Namun, bahkan seorang yang dianggap pahlawan besar seperti Cú Chulainn bisa tidak disukai lagi oleh seorang dewi jika ia tidak menghormati kekuasaan sang dewi itu. Cú Chulainn tidak menghargai Morrigan, “The Phantom Queen” dan Dewi Perang, ia membuat sang dewi marah yang mengakibatkan dicabutnya semua kekuatan dan energi besar yang dimiliki sang pahlawan, sehingga membuatnya lemah dalam pertempuran. Sikap tidak menghormati dan mengabaikan inilah yang menjadi penyebab utama dari kematiannya.

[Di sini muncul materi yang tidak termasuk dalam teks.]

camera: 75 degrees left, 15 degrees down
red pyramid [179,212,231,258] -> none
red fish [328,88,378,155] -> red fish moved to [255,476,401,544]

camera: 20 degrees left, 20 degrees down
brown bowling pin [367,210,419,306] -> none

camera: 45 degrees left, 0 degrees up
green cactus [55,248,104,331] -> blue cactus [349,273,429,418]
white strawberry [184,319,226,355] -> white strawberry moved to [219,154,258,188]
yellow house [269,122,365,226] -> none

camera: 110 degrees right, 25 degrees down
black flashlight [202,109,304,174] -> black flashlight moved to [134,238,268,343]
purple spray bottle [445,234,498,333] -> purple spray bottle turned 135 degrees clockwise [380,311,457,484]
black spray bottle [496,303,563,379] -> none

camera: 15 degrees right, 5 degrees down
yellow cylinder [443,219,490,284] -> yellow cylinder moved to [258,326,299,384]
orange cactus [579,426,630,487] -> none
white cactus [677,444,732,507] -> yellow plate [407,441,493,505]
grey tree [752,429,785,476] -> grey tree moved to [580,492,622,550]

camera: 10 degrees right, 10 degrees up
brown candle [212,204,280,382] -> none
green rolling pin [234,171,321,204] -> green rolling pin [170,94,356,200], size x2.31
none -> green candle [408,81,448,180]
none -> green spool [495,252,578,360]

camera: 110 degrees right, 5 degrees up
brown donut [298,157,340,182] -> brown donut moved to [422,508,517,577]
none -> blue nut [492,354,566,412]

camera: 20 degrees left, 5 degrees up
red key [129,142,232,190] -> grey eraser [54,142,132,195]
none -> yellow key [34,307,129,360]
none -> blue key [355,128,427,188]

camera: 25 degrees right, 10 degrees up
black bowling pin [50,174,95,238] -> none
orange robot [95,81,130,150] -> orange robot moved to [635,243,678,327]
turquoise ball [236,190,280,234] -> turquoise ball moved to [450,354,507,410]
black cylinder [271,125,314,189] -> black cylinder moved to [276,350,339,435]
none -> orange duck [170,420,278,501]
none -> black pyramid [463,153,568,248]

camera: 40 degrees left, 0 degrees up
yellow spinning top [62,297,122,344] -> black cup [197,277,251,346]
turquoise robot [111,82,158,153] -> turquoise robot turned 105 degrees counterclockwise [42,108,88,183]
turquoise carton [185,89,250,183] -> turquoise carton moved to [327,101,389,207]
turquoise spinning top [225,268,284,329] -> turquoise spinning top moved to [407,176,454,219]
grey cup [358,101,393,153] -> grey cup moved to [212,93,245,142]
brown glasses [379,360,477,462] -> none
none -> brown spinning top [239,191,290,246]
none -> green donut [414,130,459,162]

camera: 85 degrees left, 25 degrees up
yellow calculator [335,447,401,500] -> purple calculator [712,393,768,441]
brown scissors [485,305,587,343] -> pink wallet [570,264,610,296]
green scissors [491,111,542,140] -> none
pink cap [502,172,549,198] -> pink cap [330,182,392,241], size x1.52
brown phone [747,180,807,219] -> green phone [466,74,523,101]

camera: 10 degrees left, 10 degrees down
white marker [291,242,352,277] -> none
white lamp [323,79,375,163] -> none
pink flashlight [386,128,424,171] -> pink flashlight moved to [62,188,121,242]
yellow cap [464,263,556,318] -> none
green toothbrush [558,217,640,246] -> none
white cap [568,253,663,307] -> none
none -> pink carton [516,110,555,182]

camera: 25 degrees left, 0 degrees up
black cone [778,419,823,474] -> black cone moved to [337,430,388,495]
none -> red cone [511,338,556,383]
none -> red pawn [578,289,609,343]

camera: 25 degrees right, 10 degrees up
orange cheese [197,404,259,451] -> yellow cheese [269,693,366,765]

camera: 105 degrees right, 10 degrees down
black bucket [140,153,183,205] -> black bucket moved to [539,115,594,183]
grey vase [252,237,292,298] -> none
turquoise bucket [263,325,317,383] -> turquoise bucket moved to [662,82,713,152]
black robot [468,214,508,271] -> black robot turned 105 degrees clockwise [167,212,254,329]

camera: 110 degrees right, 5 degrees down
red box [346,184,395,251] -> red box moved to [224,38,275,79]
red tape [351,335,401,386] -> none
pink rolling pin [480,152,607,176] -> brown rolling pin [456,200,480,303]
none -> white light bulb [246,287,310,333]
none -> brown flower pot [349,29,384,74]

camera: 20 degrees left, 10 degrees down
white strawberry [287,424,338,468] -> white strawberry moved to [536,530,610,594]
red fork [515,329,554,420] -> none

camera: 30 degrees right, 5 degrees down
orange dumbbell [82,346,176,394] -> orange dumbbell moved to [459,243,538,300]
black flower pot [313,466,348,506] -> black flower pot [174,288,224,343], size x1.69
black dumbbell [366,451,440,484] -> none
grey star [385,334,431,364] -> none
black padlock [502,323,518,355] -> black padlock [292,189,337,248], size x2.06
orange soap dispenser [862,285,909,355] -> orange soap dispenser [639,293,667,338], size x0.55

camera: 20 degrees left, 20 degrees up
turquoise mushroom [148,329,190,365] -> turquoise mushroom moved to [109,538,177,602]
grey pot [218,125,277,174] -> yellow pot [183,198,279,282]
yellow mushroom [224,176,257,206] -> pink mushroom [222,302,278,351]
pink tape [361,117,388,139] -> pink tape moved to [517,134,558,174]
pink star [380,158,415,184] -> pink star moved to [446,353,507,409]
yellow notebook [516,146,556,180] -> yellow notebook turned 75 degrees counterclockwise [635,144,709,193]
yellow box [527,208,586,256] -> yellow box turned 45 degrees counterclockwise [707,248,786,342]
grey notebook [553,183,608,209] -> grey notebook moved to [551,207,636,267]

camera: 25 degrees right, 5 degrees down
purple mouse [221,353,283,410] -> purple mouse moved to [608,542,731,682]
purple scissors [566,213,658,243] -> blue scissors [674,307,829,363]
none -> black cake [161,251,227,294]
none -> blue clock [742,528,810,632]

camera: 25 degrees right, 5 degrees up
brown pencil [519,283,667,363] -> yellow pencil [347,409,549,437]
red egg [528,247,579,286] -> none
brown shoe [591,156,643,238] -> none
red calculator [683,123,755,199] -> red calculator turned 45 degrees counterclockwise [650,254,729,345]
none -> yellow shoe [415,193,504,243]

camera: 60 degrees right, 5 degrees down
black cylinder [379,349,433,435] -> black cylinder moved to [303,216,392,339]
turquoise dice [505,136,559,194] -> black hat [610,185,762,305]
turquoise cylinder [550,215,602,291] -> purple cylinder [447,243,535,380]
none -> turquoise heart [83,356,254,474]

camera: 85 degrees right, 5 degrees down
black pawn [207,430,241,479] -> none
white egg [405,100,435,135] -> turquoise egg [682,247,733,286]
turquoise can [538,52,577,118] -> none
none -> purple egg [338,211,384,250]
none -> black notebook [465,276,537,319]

Para pahlawan adalah jembatan antara manusia dengan berkat-berkat kelimpahan dari para dewa dan dewi, untuk menerima kekuatan ajaib yang dapat mereka gunakan dalam pertempuran melawan iblis-iblis yang dalam legenda sering digambarkan sebagai monster, naga, dan makhluk-makhluk kegelapan. Seperti Bellerephon yang bertarung melawan monster berkepala tiga bernafaskan api menggunakan Pegasus kuda pemberian Dewi Athena kepadanya.
Hercales mengalahkan seekor naga berkepala seratus dan mengembalikan apel-apel emas kepada Atena, yang mengembalikannya ke taman-taman ajaib. Binatang atau monster ajaib dari mitologi Celtic, merepresentasikan daya/kekuatan energi atau kondisi spiritual yang menentang atau mengancam orang dan negeri itu sendiri.
Kaum wanita juga memegang peranan penting sebagai pahlawan dalam mitologi Irlandia. Morrigan, selain ketiga sisi karakternya, juga dikenal sebagai dewi prajurit perang yang hebat, sebagaimana juga Scatach, yang keterampilannya tanpa tanding dan menjadikannya pelatih dari banyak prajurit-prajurit muda.